Child sexual assault victim to state senators: ‘There remains no justice in my case’

KETV - ABC 7 [Omaha NE]

January 22, 2022

By Andrew Ozaki

Victims of child sexual assault make an emotional plea to state senators on Friday.

They want a longer window to seek justice.

Stacey Naiman appeared before the Legislature’s Judiciary Committee in support of LB 833.

The measure would eliminate the statute of limitations for victims to go after the private institutions that allowed the abuse to happen.

She said she was sexually assaulted by a priest she trusted when she was 15.

“I told him to stop several times. But he never listened and the abuse continued,” Naiman said.

She said she became withdrawn and emotionally devastated.

“I attempted suicide and carved ‘Go to hell’ into my leg,” Naiman said.

She finally told her family and reported the abuse to law enforcement in 1999.

“He admitted to everything in my report.
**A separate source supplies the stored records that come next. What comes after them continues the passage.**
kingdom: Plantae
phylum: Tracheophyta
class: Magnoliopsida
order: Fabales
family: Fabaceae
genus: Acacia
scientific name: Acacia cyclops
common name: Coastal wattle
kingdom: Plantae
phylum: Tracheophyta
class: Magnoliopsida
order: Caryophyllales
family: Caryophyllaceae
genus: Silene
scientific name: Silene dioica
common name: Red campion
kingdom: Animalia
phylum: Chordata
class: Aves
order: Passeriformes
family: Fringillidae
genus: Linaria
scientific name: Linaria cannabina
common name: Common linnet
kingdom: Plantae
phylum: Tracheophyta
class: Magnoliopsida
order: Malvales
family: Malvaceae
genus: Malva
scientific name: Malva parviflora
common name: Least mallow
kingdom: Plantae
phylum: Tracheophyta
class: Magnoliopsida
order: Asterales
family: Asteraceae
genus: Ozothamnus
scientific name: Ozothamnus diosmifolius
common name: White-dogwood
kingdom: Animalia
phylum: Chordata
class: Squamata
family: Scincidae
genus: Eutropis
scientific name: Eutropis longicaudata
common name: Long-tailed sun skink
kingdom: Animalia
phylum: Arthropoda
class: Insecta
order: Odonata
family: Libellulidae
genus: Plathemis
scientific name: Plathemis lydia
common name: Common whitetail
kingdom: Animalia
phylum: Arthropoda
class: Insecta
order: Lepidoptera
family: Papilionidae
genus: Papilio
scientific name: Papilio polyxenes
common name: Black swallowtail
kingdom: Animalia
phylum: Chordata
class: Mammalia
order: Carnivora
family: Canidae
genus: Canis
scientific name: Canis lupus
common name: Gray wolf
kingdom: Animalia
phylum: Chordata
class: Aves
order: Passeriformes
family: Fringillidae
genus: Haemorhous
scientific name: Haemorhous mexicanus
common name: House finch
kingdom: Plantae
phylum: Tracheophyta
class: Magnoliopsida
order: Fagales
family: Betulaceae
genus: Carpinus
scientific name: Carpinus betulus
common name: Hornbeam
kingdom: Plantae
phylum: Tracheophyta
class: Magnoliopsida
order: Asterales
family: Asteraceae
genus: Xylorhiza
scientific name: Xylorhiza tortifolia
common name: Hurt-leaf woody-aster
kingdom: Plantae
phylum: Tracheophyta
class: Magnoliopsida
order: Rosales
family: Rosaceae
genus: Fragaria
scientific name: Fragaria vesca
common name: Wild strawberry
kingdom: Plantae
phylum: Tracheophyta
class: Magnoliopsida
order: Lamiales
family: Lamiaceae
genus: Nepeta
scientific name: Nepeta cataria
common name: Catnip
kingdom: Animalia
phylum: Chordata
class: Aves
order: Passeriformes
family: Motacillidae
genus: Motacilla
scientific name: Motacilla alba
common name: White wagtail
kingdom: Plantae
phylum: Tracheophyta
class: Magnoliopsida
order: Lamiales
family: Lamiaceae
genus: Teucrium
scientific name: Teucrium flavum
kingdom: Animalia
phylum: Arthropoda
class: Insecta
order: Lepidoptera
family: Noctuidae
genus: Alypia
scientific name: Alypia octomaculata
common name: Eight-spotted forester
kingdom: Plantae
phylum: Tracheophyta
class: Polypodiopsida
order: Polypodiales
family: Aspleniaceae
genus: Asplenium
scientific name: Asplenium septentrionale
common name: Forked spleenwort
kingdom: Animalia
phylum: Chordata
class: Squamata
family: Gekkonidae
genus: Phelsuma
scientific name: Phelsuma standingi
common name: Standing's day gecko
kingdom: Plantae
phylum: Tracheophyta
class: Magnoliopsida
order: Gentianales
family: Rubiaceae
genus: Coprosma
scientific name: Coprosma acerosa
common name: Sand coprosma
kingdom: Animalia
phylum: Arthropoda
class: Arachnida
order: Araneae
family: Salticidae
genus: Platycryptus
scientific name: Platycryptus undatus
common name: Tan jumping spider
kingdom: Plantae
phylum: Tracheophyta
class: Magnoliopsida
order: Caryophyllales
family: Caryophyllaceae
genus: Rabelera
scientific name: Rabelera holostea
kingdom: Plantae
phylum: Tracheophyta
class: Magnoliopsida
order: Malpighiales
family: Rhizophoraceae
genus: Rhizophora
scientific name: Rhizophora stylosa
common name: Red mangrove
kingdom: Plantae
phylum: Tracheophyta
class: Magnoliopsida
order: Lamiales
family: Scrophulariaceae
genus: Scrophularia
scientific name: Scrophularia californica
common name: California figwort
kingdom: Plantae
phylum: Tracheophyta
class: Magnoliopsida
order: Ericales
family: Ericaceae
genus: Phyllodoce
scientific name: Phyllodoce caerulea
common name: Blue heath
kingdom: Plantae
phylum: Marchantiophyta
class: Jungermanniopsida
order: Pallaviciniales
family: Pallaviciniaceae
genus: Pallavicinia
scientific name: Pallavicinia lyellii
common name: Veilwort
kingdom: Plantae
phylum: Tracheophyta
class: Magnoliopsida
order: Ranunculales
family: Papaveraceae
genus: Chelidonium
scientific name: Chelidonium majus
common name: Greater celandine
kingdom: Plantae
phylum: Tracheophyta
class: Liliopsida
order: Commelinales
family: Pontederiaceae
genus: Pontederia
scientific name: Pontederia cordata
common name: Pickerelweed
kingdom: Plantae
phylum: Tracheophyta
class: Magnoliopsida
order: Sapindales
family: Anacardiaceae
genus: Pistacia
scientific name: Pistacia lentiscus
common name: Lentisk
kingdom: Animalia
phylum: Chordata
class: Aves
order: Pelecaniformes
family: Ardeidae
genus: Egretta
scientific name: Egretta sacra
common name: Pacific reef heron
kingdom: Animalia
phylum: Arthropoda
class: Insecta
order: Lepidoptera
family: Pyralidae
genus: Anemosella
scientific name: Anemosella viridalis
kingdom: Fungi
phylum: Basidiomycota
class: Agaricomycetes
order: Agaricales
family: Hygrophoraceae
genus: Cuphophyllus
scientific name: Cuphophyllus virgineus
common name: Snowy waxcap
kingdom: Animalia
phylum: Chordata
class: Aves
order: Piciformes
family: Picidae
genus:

However, the investigators told us that we had no grounds to press charges,” Naiman said.

It wasn’t until last November that Father Mark Merkel was listed among 58 church officials in Attorney General Doug Peterson’s report on clergy abuse.

The report said: “Given the facts regarding Merkel’s abuse of Victim #1, it is somewhat baffling why criminal charges were not brought by the county attorney. Merkel’s actions appear to fall within the definition of second or third-degree sexual assault.”

Merkel was removed from his duties in 2006. And the statute of limitations had expired.

“After nearly 20 years, I finally felt heard and the crimes against me validated. However, my family and I are no longer able to pursue charges and there remains no justice in my case,” Naiman said.

Under current Nebraska law, a victim has until age 33 to sue a business or organization they believe helped perpetuate the abuse.

State Sen. Rich Pahls said LB 833 is needed because the average age a child sex assault survivor comes forward is 52.

He wants the limitation removed for future cases

And pointed to the injustice in Naiman’s case along with hundreds of other victims in Peterson’s report.

“If this book could cry, there would be a river of tears,” Pahls said.

Nebraska Catholic Conference Executive Director Tom Venzor said the church has implemented a number of changes and safeguards over the past 20 years.

“We are sorry for the pain and suffering you experience in the church. You deserve better, and we ask for your forgiveness,” Venzor said.

But Venzor pointed out more sexual abuse occurs outside the church.

He said the bill should also remove the statute of limitations for government and public entities as well.

“If the goal of this legislation is fairness, justice inequity for victims, as should be applied across the board,” Venzor said.

Coleen Nielsen representing Nebraska Insurance Information Services and the Nebraska Insurance Federation said defending abuse cases years later would be difficult.

“Records can be destroyed. Witnesses can be difficult to find others may have become incapacitated or pass away. In essence, the limits are designed to protect us against unfair litigation,” Nielsen said.

Kathryn Robb of Child US Advocacy and child abuse survivor herself disagreed.

“We’re talking about the rape, sodomy in sexual assault of children,” Robb said. “Why should sexual predators be protected by the passage of time while victims suffer?”

She said 17 other states have already passed similar laws.

Pahls said he will make LB 833 his priority bill of the session.

He said he will work to remove the statute of limitations for child sexual assault for government agencies after this bill is passed.